Consignes –
1. D'après le portrait d'Andromakers, répondez aux questions suivantes.
(a) Combien d'années séparent la première démo du duo de la sortie de son album ?
(b) Quel instrument Lucille Hochet découvre-t-elle à l'adolescence ?
(c) Où naît l'histoire commune des deux musiciennes ?
2. Reproduisez mot pour mot le passage du portrait d'Andromakers qui va de « Il aura fallu » jusqu'à « leur histoire commune. ».

Extrait fourni –
--------------------------------

Andromakers

Portrait | Andromakers

Les cœurs à l’ouvrage

 

Il aura fallu attendre huit ans depuis leur première démo pour que les Aixoises d’Andromakers livrent leur album. Retour sur dix années ponctuées de remise en question, de recherche et d’un travail méticuleux qui paie enfin.

 

Andromakers, c’est d’abord un nom porteur choisi pour son ambiguïté, qui nimbe le duo d’un certain mystère. Lucille Hochet découvre la guitare à l’adolescence, avant des études de psychologie dont elle se détourne au profit de la musique. Nadège Teri se met au piano dès l’enfance ; après un DEUG de philo et un DU de musicothérapie, elle aussi se consacre rapidement à son art. C’est dans l’Hérault que naît leur histoire commune.

--------------------------------

Lignes de données –
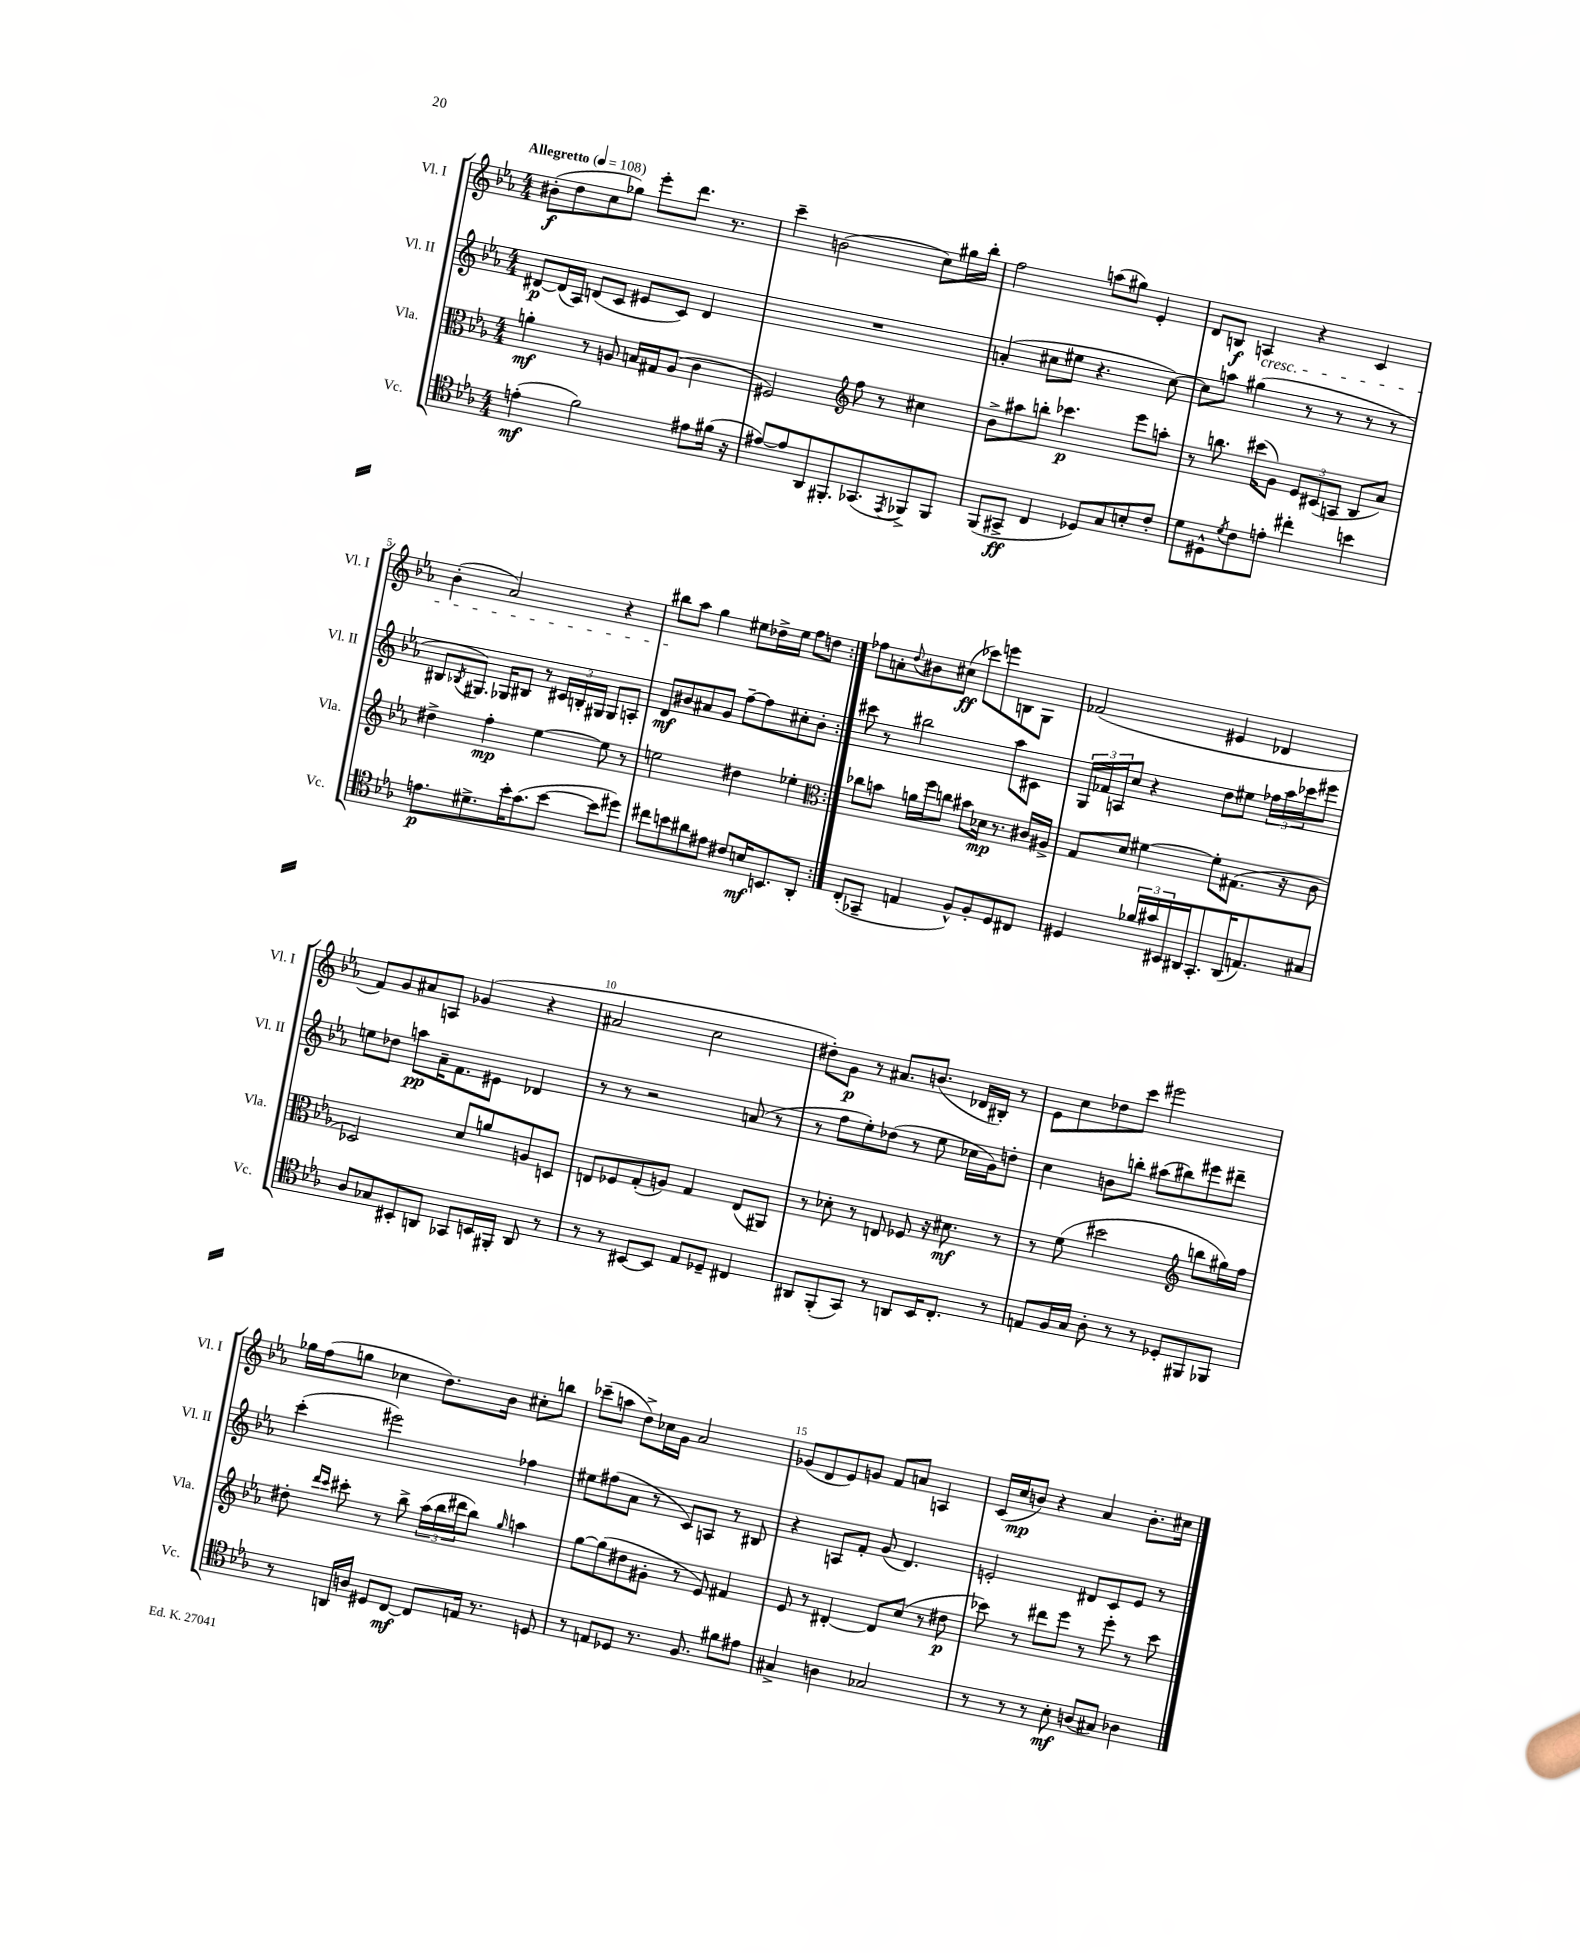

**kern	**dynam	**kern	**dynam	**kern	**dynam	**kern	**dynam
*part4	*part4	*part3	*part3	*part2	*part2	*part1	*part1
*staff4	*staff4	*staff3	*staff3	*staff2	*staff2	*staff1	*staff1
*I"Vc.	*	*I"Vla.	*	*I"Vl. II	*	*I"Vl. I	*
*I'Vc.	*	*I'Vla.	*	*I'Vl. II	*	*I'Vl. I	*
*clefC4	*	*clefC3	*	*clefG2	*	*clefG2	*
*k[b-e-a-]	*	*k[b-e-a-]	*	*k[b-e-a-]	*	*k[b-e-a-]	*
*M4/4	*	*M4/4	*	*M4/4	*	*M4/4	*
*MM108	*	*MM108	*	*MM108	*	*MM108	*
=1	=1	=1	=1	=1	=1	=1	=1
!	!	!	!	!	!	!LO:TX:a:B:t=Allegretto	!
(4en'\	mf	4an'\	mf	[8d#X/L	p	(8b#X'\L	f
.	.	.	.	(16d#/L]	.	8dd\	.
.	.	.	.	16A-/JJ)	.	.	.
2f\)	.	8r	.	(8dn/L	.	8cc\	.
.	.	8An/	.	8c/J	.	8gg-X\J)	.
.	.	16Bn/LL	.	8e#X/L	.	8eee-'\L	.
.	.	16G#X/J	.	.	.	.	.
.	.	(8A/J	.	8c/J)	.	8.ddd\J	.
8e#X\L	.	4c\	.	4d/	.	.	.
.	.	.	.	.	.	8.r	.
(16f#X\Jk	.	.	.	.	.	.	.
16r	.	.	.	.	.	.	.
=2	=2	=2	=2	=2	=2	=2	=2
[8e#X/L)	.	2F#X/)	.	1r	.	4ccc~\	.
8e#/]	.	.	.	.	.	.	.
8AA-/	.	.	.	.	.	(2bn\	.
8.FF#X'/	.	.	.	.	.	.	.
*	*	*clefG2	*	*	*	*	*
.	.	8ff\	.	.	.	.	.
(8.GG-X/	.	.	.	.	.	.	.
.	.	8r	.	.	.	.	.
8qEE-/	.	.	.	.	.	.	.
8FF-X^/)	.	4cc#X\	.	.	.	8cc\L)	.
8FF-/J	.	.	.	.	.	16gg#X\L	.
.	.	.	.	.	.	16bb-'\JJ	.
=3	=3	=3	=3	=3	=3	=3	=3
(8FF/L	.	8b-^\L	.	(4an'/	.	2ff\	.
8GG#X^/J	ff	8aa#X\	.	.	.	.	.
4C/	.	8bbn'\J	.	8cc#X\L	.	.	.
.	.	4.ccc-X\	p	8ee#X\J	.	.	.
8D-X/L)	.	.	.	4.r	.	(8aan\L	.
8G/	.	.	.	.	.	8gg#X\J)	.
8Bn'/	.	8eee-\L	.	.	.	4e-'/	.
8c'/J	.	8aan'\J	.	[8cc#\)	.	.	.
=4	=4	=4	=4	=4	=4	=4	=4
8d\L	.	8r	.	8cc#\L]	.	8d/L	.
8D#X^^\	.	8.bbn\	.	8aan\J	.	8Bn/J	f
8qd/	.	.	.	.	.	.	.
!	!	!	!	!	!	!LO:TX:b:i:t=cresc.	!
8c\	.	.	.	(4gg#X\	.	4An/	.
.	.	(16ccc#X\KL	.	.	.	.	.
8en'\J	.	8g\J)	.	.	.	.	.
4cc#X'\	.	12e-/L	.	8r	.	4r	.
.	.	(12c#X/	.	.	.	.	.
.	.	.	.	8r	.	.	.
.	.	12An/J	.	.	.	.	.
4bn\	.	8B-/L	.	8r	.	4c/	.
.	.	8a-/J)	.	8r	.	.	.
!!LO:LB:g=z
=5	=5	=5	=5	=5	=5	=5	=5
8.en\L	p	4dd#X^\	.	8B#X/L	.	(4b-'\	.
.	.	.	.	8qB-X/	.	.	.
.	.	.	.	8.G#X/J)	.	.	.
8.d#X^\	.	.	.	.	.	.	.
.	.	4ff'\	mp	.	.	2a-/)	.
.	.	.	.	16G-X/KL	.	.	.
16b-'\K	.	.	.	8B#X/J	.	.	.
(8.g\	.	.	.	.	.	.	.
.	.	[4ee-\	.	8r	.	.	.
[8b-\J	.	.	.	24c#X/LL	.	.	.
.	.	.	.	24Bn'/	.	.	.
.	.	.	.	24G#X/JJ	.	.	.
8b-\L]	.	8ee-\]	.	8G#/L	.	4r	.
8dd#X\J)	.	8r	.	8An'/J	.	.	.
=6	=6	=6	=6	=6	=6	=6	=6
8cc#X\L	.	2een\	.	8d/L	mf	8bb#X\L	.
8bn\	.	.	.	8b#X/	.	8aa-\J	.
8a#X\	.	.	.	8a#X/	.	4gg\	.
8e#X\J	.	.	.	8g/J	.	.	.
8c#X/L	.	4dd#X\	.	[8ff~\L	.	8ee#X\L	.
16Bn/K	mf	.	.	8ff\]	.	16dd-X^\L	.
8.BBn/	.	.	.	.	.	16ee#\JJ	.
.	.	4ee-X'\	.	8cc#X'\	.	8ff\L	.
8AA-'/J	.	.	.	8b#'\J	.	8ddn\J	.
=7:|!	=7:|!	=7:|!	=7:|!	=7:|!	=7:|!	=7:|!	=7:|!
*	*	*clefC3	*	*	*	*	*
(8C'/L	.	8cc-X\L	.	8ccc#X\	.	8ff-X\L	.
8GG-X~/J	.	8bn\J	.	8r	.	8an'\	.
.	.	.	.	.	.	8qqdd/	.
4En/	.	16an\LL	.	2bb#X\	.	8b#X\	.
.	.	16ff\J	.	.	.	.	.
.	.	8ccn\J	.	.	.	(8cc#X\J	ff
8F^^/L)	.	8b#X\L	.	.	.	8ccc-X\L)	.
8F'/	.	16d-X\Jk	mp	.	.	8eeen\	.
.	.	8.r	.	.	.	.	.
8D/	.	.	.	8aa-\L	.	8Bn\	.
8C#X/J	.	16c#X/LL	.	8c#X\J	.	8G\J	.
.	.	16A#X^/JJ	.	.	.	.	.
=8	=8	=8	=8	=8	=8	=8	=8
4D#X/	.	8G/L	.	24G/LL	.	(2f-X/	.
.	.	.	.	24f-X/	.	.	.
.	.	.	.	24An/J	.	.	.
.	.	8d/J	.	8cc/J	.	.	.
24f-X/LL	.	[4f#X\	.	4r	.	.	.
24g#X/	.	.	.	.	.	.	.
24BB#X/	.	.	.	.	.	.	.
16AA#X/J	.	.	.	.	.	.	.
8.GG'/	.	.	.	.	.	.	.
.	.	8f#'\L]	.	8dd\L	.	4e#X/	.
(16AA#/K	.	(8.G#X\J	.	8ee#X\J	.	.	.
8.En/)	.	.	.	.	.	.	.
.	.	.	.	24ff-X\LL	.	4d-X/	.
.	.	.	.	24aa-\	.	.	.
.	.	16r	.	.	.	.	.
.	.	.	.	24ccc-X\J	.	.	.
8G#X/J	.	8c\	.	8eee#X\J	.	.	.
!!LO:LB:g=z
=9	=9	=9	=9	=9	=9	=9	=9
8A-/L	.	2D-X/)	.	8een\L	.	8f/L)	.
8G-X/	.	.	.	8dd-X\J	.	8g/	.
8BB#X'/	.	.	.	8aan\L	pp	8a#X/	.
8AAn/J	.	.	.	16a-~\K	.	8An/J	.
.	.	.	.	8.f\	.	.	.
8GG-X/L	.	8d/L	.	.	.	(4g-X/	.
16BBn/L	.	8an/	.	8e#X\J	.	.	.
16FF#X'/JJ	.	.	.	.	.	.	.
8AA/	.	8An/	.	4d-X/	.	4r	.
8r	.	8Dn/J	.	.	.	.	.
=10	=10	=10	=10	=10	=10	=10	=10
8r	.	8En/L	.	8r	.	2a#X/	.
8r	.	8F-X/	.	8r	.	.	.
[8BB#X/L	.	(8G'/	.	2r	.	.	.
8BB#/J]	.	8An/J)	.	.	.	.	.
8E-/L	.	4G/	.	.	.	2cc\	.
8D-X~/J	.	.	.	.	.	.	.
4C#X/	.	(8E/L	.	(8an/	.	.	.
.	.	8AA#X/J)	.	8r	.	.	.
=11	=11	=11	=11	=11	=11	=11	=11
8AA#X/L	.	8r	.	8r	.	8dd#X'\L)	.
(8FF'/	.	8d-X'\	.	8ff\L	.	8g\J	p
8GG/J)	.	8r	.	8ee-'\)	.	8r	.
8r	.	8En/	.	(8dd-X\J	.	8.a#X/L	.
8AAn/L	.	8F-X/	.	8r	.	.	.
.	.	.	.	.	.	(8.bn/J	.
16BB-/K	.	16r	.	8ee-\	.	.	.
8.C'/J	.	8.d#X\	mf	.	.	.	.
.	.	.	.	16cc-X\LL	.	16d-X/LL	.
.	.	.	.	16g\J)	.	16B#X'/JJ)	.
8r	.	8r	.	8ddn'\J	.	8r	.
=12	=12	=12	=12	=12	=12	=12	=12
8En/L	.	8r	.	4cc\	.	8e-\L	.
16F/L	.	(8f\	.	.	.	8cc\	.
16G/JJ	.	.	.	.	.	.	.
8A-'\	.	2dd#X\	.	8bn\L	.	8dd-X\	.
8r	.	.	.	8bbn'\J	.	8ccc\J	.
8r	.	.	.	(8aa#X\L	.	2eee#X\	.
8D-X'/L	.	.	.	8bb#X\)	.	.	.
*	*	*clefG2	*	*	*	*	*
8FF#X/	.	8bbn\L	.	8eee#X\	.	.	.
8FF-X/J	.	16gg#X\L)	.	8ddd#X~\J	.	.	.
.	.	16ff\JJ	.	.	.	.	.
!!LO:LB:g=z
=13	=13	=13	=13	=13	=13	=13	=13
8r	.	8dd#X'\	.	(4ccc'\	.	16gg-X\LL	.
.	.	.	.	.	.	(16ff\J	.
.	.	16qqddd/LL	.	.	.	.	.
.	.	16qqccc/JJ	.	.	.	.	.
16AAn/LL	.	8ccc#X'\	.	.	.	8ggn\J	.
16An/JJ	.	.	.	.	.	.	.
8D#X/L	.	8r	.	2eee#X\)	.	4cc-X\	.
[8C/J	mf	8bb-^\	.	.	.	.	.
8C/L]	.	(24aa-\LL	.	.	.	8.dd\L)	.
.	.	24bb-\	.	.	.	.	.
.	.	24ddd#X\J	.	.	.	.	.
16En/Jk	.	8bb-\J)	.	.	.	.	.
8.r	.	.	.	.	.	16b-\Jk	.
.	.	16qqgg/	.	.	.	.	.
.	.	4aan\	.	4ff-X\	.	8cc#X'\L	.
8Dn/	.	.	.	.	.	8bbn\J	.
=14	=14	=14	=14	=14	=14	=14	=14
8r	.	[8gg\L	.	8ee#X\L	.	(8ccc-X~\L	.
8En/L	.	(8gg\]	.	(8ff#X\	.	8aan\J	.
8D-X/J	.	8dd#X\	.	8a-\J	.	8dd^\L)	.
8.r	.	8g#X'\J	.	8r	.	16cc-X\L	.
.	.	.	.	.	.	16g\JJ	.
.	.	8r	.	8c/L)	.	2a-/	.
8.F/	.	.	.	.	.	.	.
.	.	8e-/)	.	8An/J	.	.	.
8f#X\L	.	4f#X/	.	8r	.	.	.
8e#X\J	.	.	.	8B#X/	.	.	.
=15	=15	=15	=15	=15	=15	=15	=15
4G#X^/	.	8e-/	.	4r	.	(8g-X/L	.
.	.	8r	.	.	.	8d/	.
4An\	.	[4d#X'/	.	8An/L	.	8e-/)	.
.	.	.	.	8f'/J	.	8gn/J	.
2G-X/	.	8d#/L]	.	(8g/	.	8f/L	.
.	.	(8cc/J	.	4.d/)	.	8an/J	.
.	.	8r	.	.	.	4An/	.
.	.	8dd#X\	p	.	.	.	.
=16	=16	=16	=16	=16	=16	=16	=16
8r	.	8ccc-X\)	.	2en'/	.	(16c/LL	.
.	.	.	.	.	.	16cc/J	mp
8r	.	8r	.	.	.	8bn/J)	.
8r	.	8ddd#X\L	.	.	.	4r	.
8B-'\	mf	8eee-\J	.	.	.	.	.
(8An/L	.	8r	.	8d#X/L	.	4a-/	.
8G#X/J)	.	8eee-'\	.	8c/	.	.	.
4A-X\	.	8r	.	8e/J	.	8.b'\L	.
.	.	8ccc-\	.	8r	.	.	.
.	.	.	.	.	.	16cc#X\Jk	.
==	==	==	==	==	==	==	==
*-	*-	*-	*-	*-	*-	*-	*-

--------------------------------

Réponses dans l'ordre –
1.
(a) Huit ans.
(b) La guitare.
(c) Dans l'Hérault.

2.
Il aura fallu attendre huit ans depuis leur première démo pour que les Aixoises d’Andromakers livrent leur album. Retour sur dix années ponctuées de remise en question, de recherche et d’un travail méticuleux qui paie enfin.

 

Andromakers, c’est d’abord un nom porteur choisi pour son ambiguïté, qui nimbe le duo d’un certain mystère. Lucille Hochet découvre la guitare à l’adolescence, avant des études de psychologie dont elle se détourne au profit de la musique. Nadège Teri se met au piano dès l’enfance ; après un DEUG de philo et un DU de musicothérapie, elle aussi se consacre rapidement à son art. C’est dans l’Hérault que naît leur histoire commune.